EXERCISE DETAILS:
Go through the data below and gather each line containing "models".

[Stored items]
++++++++
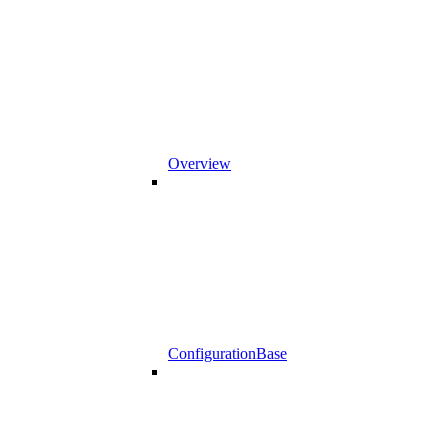
Overview
ConfigurationBase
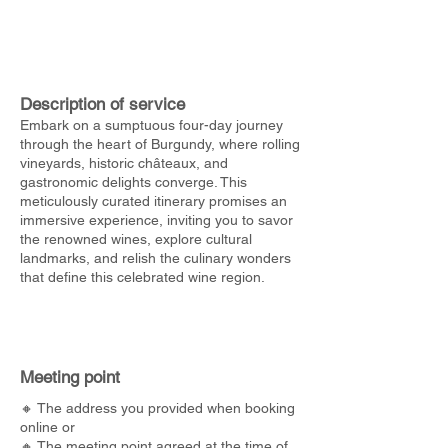
Description of service
Embark on a sumptuous four-day journey
through the heart of Burgundy, where rolling
vineyards, historic châteaux, and
gastronomic delights converge. This
meticulously curated itinerary promises an
immersive experience, inviting you to savor
the renowned wines, explore cultural
landmarks, and relish the culinary wonders
that define this celebrated wine region.
Meeting point
🔸 The address you provided when booking
online or
🔸 The meeting point agreed at the time of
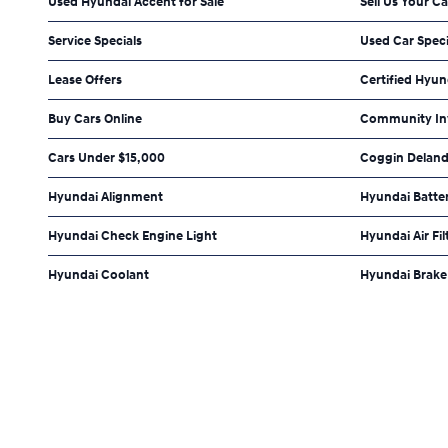
Used Hyundai Accent for Sale
Sell Us Your Ca
Service Specials
Used Car Speci
Lease Offers
Certified Hyun
Buy Cars Online
Community In
Cars Under $15,000
Coggin Deland
Hyundai Alignment
Hyundai Batte
Hyundai Check Engine Light
Hyundai Air Fil
Hyundai Coolant
Hyundai Brake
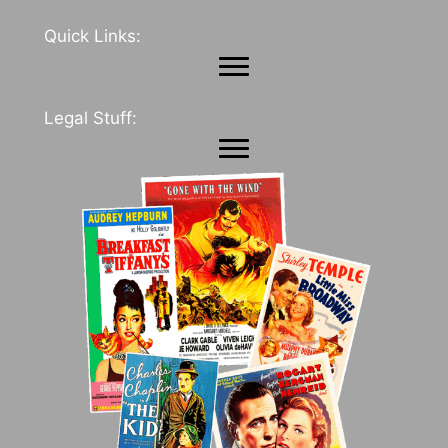
Quick Links:
Legal Stuff:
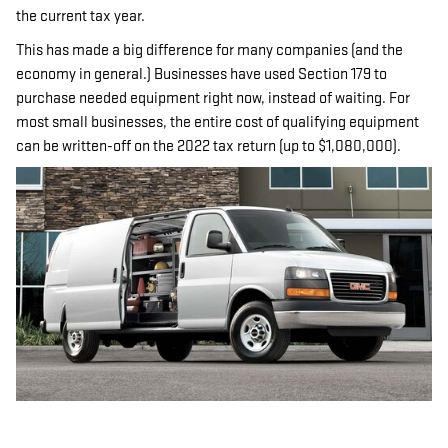
the current tax year.
This has made a big difference for many companies (and the
economy in general.) Businesses have used Section 179 to
purchase needed equipment right now, instead of waiting. For
most small businesses, the entire cost of qualifying equipment
can be written-off on the 2022 tax return (up to $1,080,000).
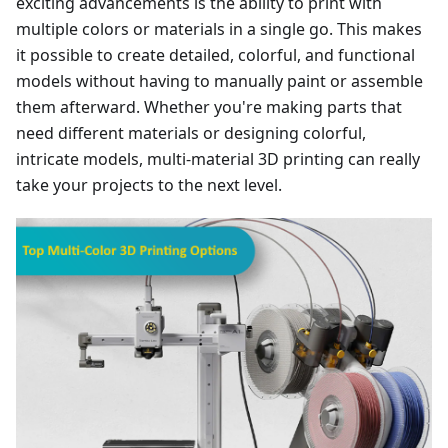
exciting advancements is the ability to print with
multiple colors or materials in a single go. This makes
it possible to create detailed, colorful, and functional
models without having to manually paint or assemble
them afterward. Whether you're making parts that
need different materials or designing colorful,
intricate models, multi-material 3D printing can really
take your projects to the next level.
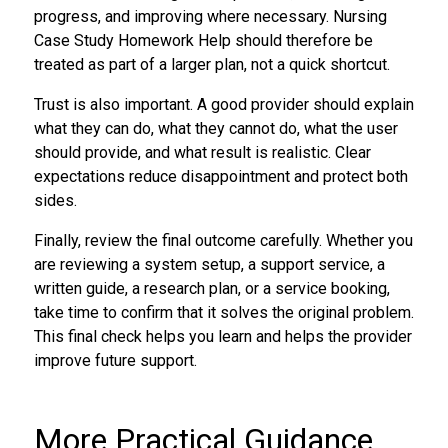
progress, and improving where necessary. Nursing
Case Study Homework Help should therefore be
treated as part of a larger plan, not a quick shortcut.
Trust is also important. A good provider should explain
what they can do, what they cannot do, what the user
should provide, and what result is realistic. Clear
expectations reduce disappointment and protect both
sides.
Finally, review the final outcome carefully. Whether you
are reviewing a system setup, a support service, a
written guide, a research plan, or a service booking,
take time to confirm that it solves the original problem.
This final check helps you learn and helps the provider
improve future support.
More Practical Guidance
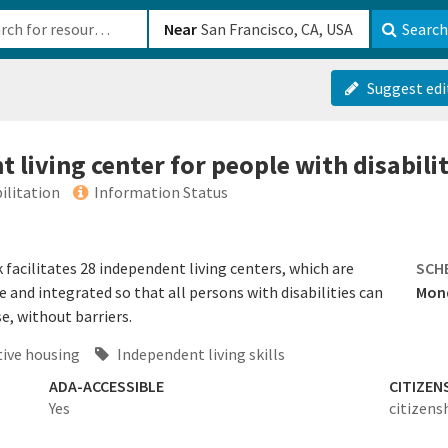
b-610b82222540
Near
Search
Suggest edi
 living center for people with disabilit
ilitation
Information Status
facilitates 28 independent living centers, which are
SCH
e and integrated so that all persons with disabilities can
Mond
e, without barriers.
ive housing
Independent living skills
ADA-ACCESSIBLE
CITIZEN
Yes
citizens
++++++++
RESPONSE TO THE TASK:
models without having to manually paint or assemble
intricate models, multi-material 3D printing can really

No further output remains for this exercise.